Tuesday, March 3, 2015

The Global Savings Glut Explained

The savings we talk about when we talk about a "global savings glut"  (see, for instance, this article) are all in the form of IOUs, mainly as deposits and bonds. Any other type of savings could not be "searching for safe assets". And these safe assets, of which AAA/AA-rated bonds constitute the absolute majority, are just another type of IOU. There is, actually, one pure barter market in the world and that is the financial market where one type of IOU gets exchanged to another type of IOU only if there exists a "double coincidence of (credit, or IOU) wants". (Remember: deposits are IOUs.)

So, with our massive, global debt overhang, we must have a "savings glut". It is a matter of logic. These savings are just the flipside of the debt we have amassed. These savings are not a cause for lower interest rates and increased total debt -- they are the effect of lower interest rates and increased total debt. Naturally, we have reflexivity at play here, so that any "excess deposits" -- which came to being through increased bank lending -- are searching for willing borrowers. It's important to notice that these must be bond-issuing borrowers (government bonds, MBS, ABS, investment grade, high-yield, etc), as commercial banks do not lend existing deposits to their loan customers (as explained by Bank of England).

When the bond is issued by a commercial bank/financial institution (as in the case of MBSs/ABSs), then the transaction does not add to the total amount of IOUs in the economy: a deposit is just switched to a bond, i.e. the deposit disappears (see my second post for further details). But when the bond issuer is a non-financial business, the transaction adds to the total amount of IOUs in the economy. A new bond is created and the deposit changes its holder/owner, but does not disappear.

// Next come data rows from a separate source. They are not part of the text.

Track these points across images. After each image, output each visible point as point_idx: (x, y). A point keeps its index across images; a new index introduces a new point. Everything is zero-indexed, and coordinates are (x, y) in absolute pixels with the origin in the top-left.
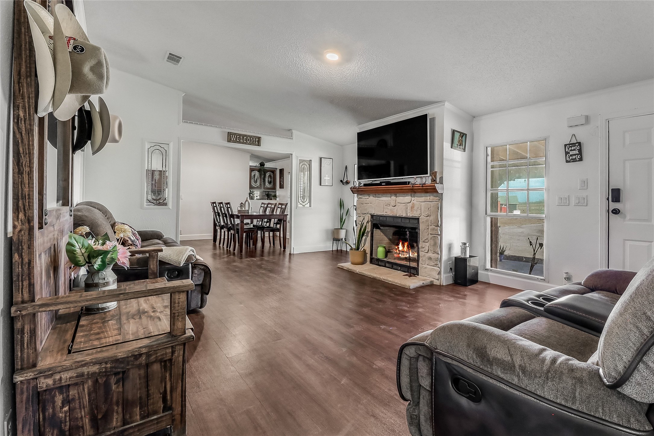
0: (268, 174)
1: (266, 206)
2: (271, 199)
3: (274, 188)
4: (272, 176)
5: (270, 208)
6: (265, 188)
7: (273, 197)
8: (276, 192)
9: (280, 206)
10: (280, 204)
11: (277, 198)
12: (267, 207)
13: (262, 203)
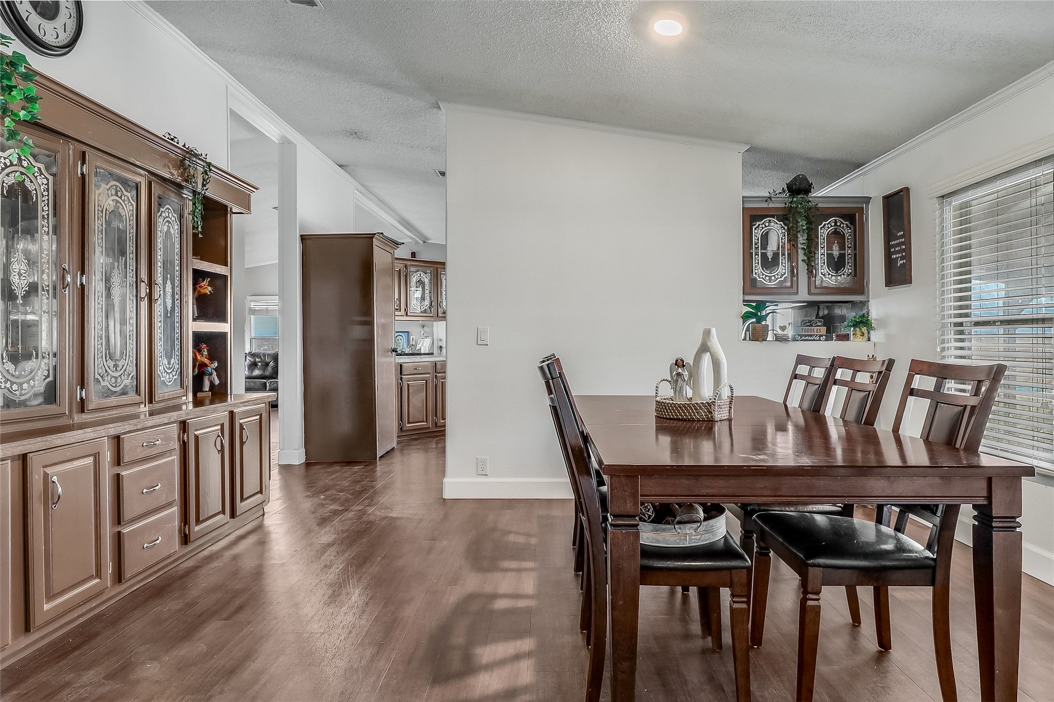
0: (824, 231)
1: (819, 373)
2: (845, 337)
3: (859, 285)
4: (847, 232)
5: (846, 389)
6: (813, 290)
7: (856, 324)
8: (864, 304)
9: (926, 383)
10: (918, 367)
11: (872, 332)
12: (829, 380)
13: (801, 360)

The important point to realize is that the excess deposits arise from increased commercial bank lending -- increasingly to households since the 1980s -- and this can be seen as the ultimate cause for our "savings glut".

If these excess deposits, created in the course of commercial bank lending, are taken as "money-as-a-commodity" -- and not correctly as "money-as-an-IOU" --, then we get fooled and start thinking that there is a lot of savings out there. And we view these IOUs as current ("real") wealth, incorrectly ("incorrectly" from a macroeconomic perspective, and this is the perspective we need to adopt here). As a consequence of this misunderstanding, everyone feels richer, for a while. This is what has happened during all credit bubbles we know of (see my sketch of credit boom dynamics).

Tell me where I go wrong? I really hope I do.


  1. Greetings from Sardonic (of FT comments section). Looking forward to more discussions here.

  2. Welcome to Clumsy Statements, Sardonic! ;-) Thanks for stopping by.

    I'm planning to write a more general post tonight -- let's see if I get it published today. I'll try to (re-)define money in it. You might find it interesting. We'll see!

    Anyway, feel free to browse my previous posts if you have time. Especially the ones (1st, 2nd and 3rd) about forgetting what you once thought was money.